Si nous revenons en Rome Antique, le père a le pouvoir de vie et de mort sur son enfant. Par la suite, qu’il soit question d’un système politique empirique ou monarchique en ce qui concerne la France, la structure familiale estt un microcosme de l’organisation politique. À l’image du roi, le père au sein de la famille a tous les pouvoirs. Ce pouvoir est assuré également par la religion. Si nous reprenons l’analyse d’Elizabeth Badinter, elle relève combien la religion catholique est à l’origine de la toute-puissance paternelle au sein de la cellule familiale, mais également du changement de paradigme qui s’institue durant le XVIIe siècle. Avec Rousseau, les préoccupations de la famille sont centrées autour de l’enfant. Plus tard, la Grande Guerre contribue à modifier l’agencement des positions parentales, cela par la modification même des places différentes entre les sexes au sein de la société. Les femmes ont à travailler alors que les hommes sont au front. Cela permet à la femme de se reconnaître et d’être reconnue comme étant capable de participer à la production au sein de la société.

Nous tendons à accorder des qualités féminines à la nature et des qualités masculines à la culture. Du côté femme, la mère et la génitrice sont confondues, ces deux positions sont le prolongement l’une de l’autre. Cependant, pour le père, les positions de père et de géniteur sont distinctes.

Ainsi, certains auteurs considèrent qu’à l’aube de notre histoire, nature et culture étaient confondues (Zoja, 2000). Le début de la civilisation apparaîtrait alors avec l’institution paternelle qui disjoint ces deux prétendus opposés.

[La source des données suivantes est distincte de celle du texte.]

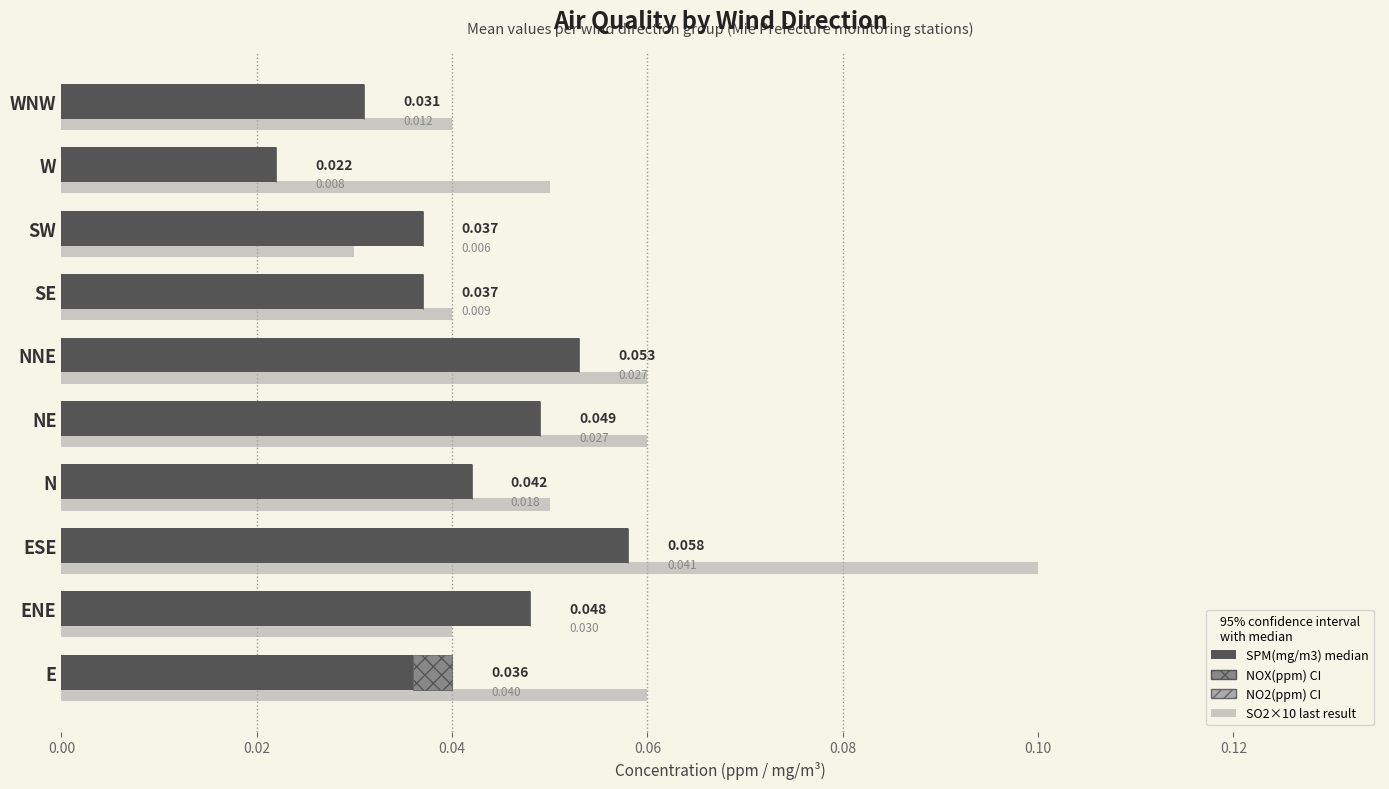

What is the lowest value of the NO2(ppm) range series?

0.6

Christine Castelain Meunier, sociologue, s’intéresse à la question de l’évolution de notre histoire et de son implication dans la modification des positions de mère et de père. Les mères ne meurent plus autant lors de l’accouchement (du moins, dans les sociétés dites développées) et le père peut lui aussi s’investir dans les tâches de l’espace privé. De ce fait, l’enfant est valorisé comme l’expression d’un choix et d’une démarche d’affirmation identitaire (Meunier, 2002, p. 22). Castelain Meunier, distingue trois types de sociétés dans l’évolution de notre histoire :

- La société rurale (traditionnelle) : au sein de ce type de société, l’enfant apparaît comme garant de la continuité et du maintien de la tradition,

- la société industrielle : l’enfant est dans ce cas le prolongement du développement économique ainsi que du savoir et des techniques,

- et la société post-industrielle (ou contemporaine) : ici, l’enfant prolonge l’affirmation identitaire de l’adulte et symbolise le changement. Il prend place comme extension de l’adulte et non plus de la communauté. On le sollicite comme étayage identitaire. Selon l’auteure, notre société survalorise le rôle de la mère et donc la surresponsabilise alors même que les pères ont tendance à ne pas être appelés pour répondre aux critères d’éducation.

Sans doute le premier changement émerge lorsque la femme apparaît comme sujet social et peut exercer un choix dans le domaine de la procréation. L’apparition de la pilule contraceptive est reconnue par certains auteurs notamment féministes comme un tournant important et le lieu d’un remaniement des places et des enjeux de pouvoir entre les sexes (Preciado, 2008). La pilule contraceptive permet, non seulement aux femmes de pouvoir maîtriser leurs corps mais également, de dissocier la sexualité de la procréation. Ce point constitue une première rupture anthropologique et qui concerne notre thème de recherche.